= Beginning of Section =

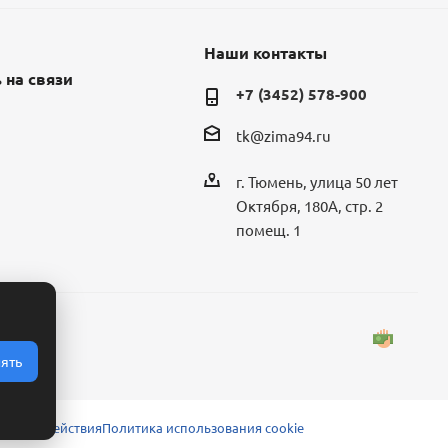
Наши контакты
 на связи
+7 (3452) 578-900
tk@zima94.ru
г. Тюмень, улица 50 лет
Октября, 180А, стр. 2
помещ. 1
ять
 взаимодействия
Политика использования cookie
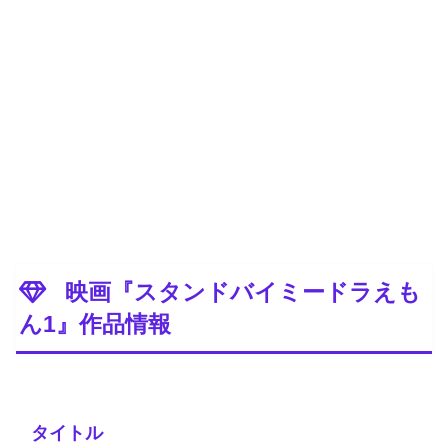
映画『スタンドバイミードラえも
ん1』作品情報
タイトル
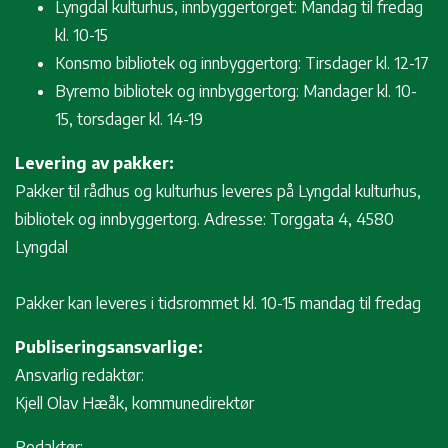
Lyngdal kulturhus, innbyggertorget: Mandag til fredag
kl. 10-15
Konsmo bibliotek og innbyggertorg: Tirsdager kl. 12-17
Byremo bibliotek og innbyggertorg: Mandager kl. 10-
15, torsdager kl. 14-19
Levering av pakker:
Pakker til rådhus og kulturhus leveres på Lyngdal kulturhus,
bibliotek og innbyggertorg. Adresse: Torggata 4, 4580
Lyngdal
Pakker kan leveres i tidsrommet kl. 10-15 mandag til fredag
Publiseringsansvarlige:
Ansvarlig redaktør:
Kjell Olav Hæåk, kommunedirektør
Redaktør:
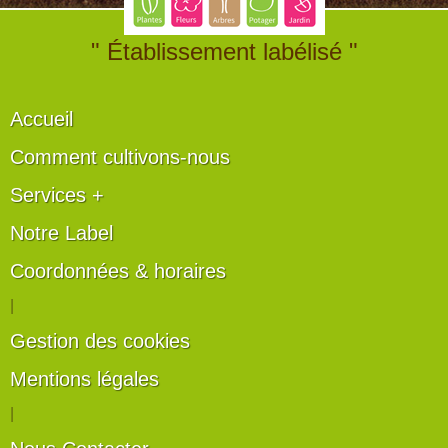
" Établissement labélisé "
Accueil
Comment cultivons-nous
Services +
Notre Label
Coordonnées & horaires
|
Gestion des cookies
Mentions légales
|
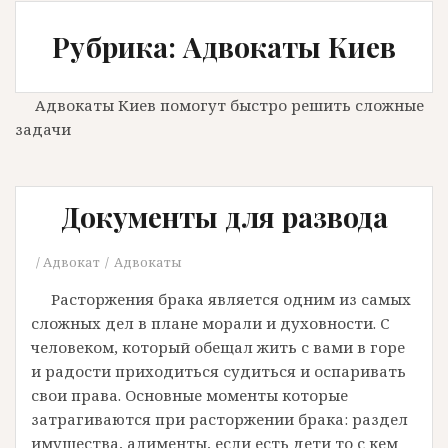
Рубрика: Адвокаты Киев
Адвокаты Киев помогут быстро решить сложные
задачи
Документы для развода
Адвокат
Адвокаты
Расторжения брака является одним из самых
сложных дел в плане морали и духовности. С
человеком, который обещал жить с вами в горе
и радости приходиться судиться и оспаривать
свои права. Основные моменты которые
затрагиваются при расторжении брака: раздел
имущества, алименты, если есть дети то с кем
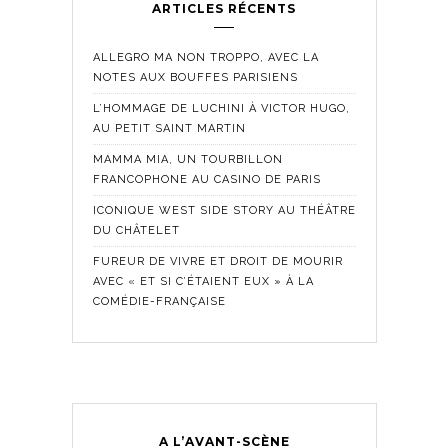
ARTICLES RÉCENTS
ALLEGRO MA NON TROPPO, AVEC LA
NOTES AUX BOUFFES PARISIENS
L’HOMMAGE DE LUCHINI À VICTOR HUGO,
AU PETIT SAINT MARTIN
MAMMA MIA, UN TOURBILLON
FRANCOPHONE AU CASINO DE PARIS
ICONIQUE WEST SIDE STORY AU THÉÂTRE
DU CHÂTELET
FUREUR DE VIVRE ET DROIT DE MOURIR
AVEC « ET SI C’ÉTAIENT EUX » À LA
COMÉDIE-FRANÇAISE
A L’AVANT-SCÈNE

= End of Section =

Reproduce the text of every record with "Adresse" replaced by "Besøksadresse" and nothing else changed. Leave out the pictures.

Written answer:
Наши контакты
 на связи
+7 (3452) 578-900
tk@zima94.ru
г. Тюмень, улица 50 лет
Октября, 180А, стр. 2
помещ. 1
ять
 взаимодействия
Политика использования cookie
映画『スタンドバイミードラえも
ん1』作品情報
タイトル
Lyngdal kulturhus, innbyggertorget: Mandag til fredag
kl. 10-15
Konsmo bibliotek og innbyggertorg: Tirsdager kl. 12-17
Byremo bibliotek og innbyggertorg: Mandager kl. 10-
15, torsdager kl. 14-19
Levering av pakker:
Pakker til rådhus og kulturhus leveres på Lyngdal kulturhus,
bibliotek og innbyggertorg. Besøksadresse: Torggata 4, 4580
Lyngdal
Pakker kan leveres i tidsrommet kl. 10-15 mandag til fredag
Publiseringsansvarlige:
Ansvarlig redaktør:
Kjell Olav Hæåk, kommunedirektør
Redaktør:
" Établissement labélisé "
Accueil
Comment cultivons-nous
Services +
Notre Label
Coordonnées & horaires
|
Gestion des cookies
Mentions légales
|
Рубрика: Адвокаты Киев
Адвокаты Киев помогут быстро решить сложные
задачи
Документы для развода
Адвокат
Адвокаты
Расторжения брака является одним из самых
сложных дел в плане морали и духовности. С
человеком, который обещал жить с вами в горе
и радости приходиться судиться и оспаривать
свои права. Основные моменты которые
затрагиваются при расторжении брака: раздел
имущества, алименты, если есть дети то с кем
ARTICLES RÉCENTS
ALLEGRO MA NON TROPPO, AVEC LA
NOTES AUX BOUFFES PARISIENS
L’HOMMAGE DE LUCHINI À VICTOR HUGO,
AU PETIT SAINT MARTIN
MAMMA MIA, UN TOURBILLON
FRANCOPHONE AU CASINO DE PARIS
ICONIQUE WEST SIDE STORY AU THÉÂTRE
DU CHÂTELET
FUREUR DE VIVRE ET DROIT DE MOURIR
AVEC « ET SI C’ÉTAIENT EUX » À LA
COMÉDIE-FRANÇAISE
A L’AVANT-SCÈNE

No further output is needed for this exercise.